Another bit of musical madness was again very simple. The Wurzels' I Am a Cider Drinker was not sung but recited, as though a half-proud, half-shameful declaration of an addiction.

So there we are. Not exactly biting satire but a happy way to spend one hour and ten minutes. And I ought to point out that the house band - well, three piece - did a nice line in unlikely arrangements of seventies pop hits. A strangely impassioned folky rendering of Paul Nicholas's Dancing With the Captain and Reggae Like It Used to Be reminded me of Bobby Vee's "adult" version of Take Good Care of My Baby under the name of Robert Thomas Velline (if memory serves) in the seventies. Unnecessary, because the original needs no apology.
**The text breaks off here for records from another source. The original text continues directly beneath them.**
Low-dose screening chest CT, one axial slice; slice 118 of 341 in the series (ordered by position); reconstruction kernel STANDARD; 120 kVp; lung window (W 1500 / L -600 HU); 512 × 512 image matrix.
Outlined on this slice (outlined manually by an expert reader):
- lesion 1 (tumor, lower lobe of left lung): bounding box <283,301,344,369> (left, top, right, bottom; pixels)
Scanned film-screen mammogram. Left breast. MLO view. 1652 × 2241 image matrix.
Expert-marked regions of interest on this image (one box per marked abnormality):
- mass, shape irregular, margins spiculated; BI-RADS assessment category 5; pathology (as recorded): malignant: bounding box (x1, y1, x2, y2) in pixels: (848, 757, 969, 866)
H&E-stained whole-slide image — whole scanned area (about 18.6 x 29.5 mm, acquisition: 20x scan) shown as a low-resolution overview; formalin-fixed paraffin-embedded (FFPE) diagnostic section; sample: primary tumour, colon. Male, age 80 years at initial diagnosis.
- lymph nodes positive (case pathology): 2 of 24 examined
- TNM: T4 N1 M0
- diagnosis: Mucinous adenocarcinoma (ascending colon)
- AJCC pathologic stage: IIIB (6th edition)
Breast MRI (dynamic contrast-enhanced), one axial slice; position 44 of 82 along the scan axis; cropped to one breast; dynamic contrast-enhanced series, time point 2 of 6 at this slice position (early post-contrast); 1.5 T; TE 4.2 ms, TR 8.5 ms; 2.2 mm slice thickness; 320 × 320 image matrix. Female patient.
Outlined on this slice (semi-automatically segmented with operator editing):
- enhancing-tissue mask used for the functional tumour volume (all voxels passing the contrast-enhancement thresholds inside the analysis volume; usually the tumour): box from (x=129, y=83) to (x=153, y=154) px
The final sketch was my favourite: Bernie Taupin is arraigned in court for crimes against songwriting and is obliged to defend particular clunky phrases: " 'There's no one there to raise them if you did.' Did what, Mr Taupin?" The actor playing Elton's lyricist starts off arrogant but is reduced to a tottering wreck by the end, confessing everything and offering to pay back every album purchaser. There may, I suppose, have been something more serious hidden in the sketch about the difficulty of reparation but the image I will treasure is of Taupin gasping aloud when the topic of Have Mercy on the Criminal is raised. He knows what's coming - "blind to the wind of change" - someone's gotta pay for that.

I have to say that I seemed to be the only one laughing aloud by that point - alright, the sketch was probably extended beyond its natural life - but how refreshing to see a show which both gloried in its own stupidity and did, ultimately, have a point (of sorts) to make. At least I think it did. Pop music is a kind of poetry we consume daily and its makers ought to make a bit of bl**din' effort occasionally.